All Models

Text
Gemma-2 2B (≈2 B params, Gemma license)
Tiny transformer that stays within 8 k tokens yet delivers solid reasoning.
Spec sheet. Decoder-only, RoPE positional encodings, 8 192-token context window; pre-trained on ~2 T tokens of web, code & math text.
Punchy accuracy for its size. Scores 51.3 MMLU (5-shot), 73.0 HellaSwag (10-shot) and 77.8 PIQA (0-shot) — beating many 3-7 B open models.
Runs on almost any box. Float-16 weights sip ≈3.7 GB VRAM; int-4 quant fits on <2 GB, so laptops or low-end cloud GPUs are fine..
Fast path available. torch.compile can 6× your throughput once two warm-up calls finish.
Tool-ready.

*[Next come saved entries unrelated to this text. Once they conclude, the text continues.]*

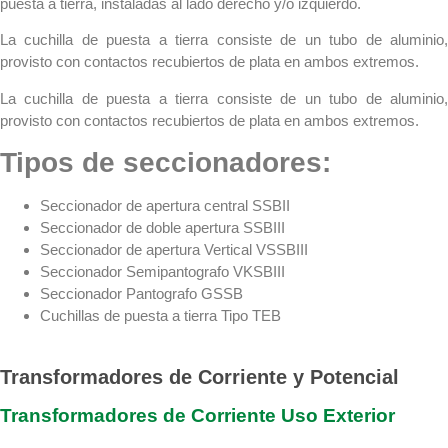
puesta a tierra, instaladas al lado derecho y/o izquierdo.
La cuchilla de puesta a tierra consiste de un tubo de aluminio,
provisto con contactos recubiertos de plata en ambos extremos.
La cuchilla de puesta a tierra consiste de un tubo de aluminio,
provisto con contactos recubiertos de plata en ambos extremos.
Tipos de seccionadores:
Seccionador de apertura central SSBII
Seccionador de doble apertura SSBIII
Seccionador de apertura Vertical VSSBIII
Seccionador Semipantografo VKSBIII
Seccionador Pantografo GSSB
Cuchillas de puesta a tierra Tipo TEB
Transformadores de Corriente y Potencial
Transformadores de Corriente Uso Exterior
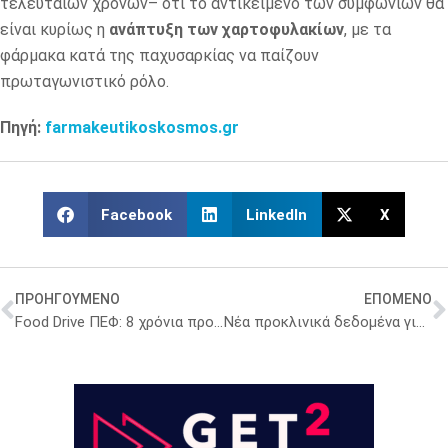
τελευταίων χρόνων– ότι το αντικείμενο των συμφωνιών θα
είναι κυρίως η
ανάπτυξη των χαρτοφυλακίων
, με τα
φάρμακα κατά της παχυσαρκίας να παίζουν
πρωταγωνιστικό ρόλο.
Πηγή:
farmakeutikoskosmos.gr
Facebook
LinkedIn
X
ΠΡΟΗΓΟΥΜΕΝΟ
ΕΠΟΜΕΝΟ
Food Drive ΠΕΦ: 8 χρόνια προσφοράς και στήριξης σε παιδιά και οικογένειες
Νέα προκλινικά δεδομένα για την THC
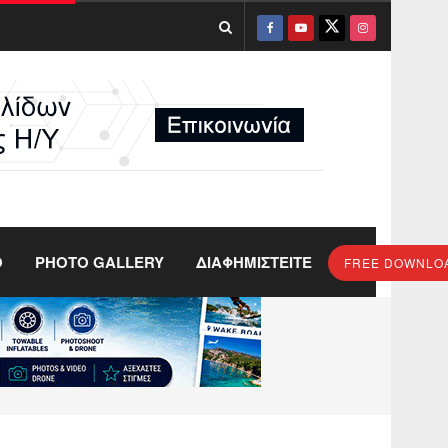
O
PHOTO GALLERY
ΔΙΑΦΗΜΙΣΤΕΙΤΕ
FREE DOWNLO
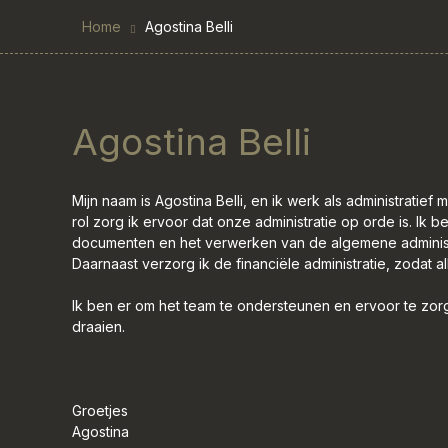
Home
Agostina Belli
Agostina Belli
Mijn naam is Agostina Belli, en ik werk als administratief
rol zorg ik ervoor dat onze administratie op orde is. Ik 
documenten en het verwerken van de algemene administr
Daarnaast verzorg ik de financiële administratie, zodat alle
Ik ben er om het team te ondersteunen en ervoor te zor
draaien.
Groetjes
Agostina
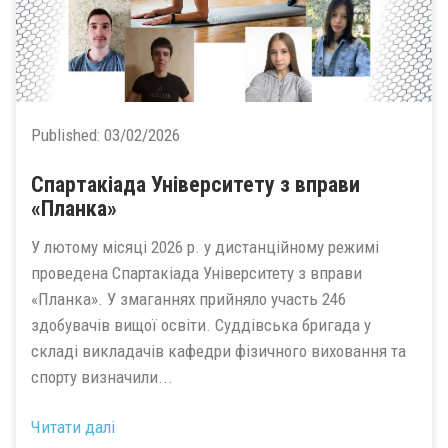
Published:
03/02/2026
Спартакіада Університету з вправи
«Планка»
У лютому місяці 2026 р. у дистанційному режимі
проведена Спартакіада Університету з вправи
«Планка». У змаганнях прийняло участь 246
здобувачів вищої освіти. Суддівська бригада у
складі викладачів кафедри фізичного виховання та
спорту визначили...
Читати далі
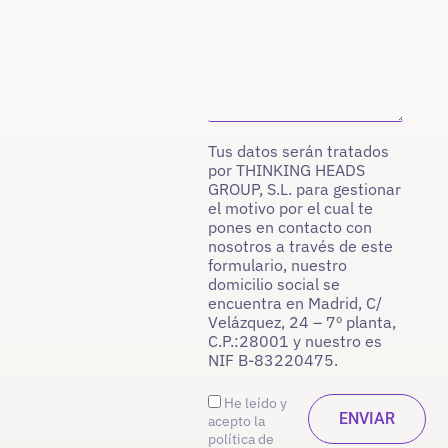
Tus datos serán tratados
por THINKING HEADS
GROUP, S.L. para gestionar
el motivo por el cual te
pones en contacto con
nosotros a través de este
formulario, nuestro
domicilio social se
encuentra en Madrid, C/
Velázquez, 24 – 7º planta,
C.P.:28001 y nuestro es
NIF B-83220475.
He leído y
acepto la
política de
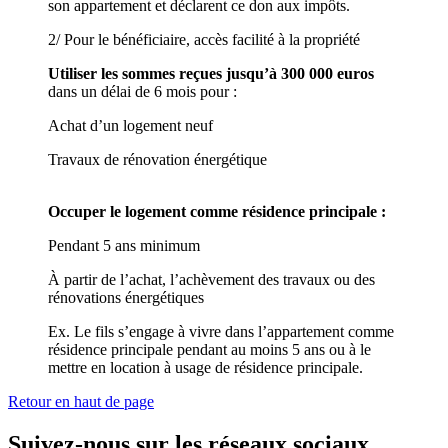
son appartement et déclarent ce don aux impôts.
2/ Pour le bénéficiaire, accès facilité à la propriété
Utiliser les sommes reçues jusqu’à 300 000 euros
dans un délai de 6 mois pour :
Achat d’un logement neuf
Travaux de rénovation énergétique
Occuper le logement comme résidence principale :
Pendant 5 ans minimum
À partir de l’achat, l’achèvement des travaux ou des
rénovations énergétiques
Ex. Le fils s’engage à vivre dans l’appartement comme
résidence principale pendant au moins 5 ans ou à le
mettre en location à usage de résidence principale.
Retour en haut de page
Suivez-nous sur les réseaux sociaux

Drop-in with transformers, vLLM, llama.cpp, Ollama, or the lightweight local-gemma CLI—just from_pretrained("google/gemma-2-2b") and go.
Why pick it for Norman AI?
Gemma-2 2B gives us open weights, long-context chats, and sub-4 GB footprints—perfect for edge deployments, per-tenant fine-tunes, or a “budget” tier in our inference stack without sacrificing quality.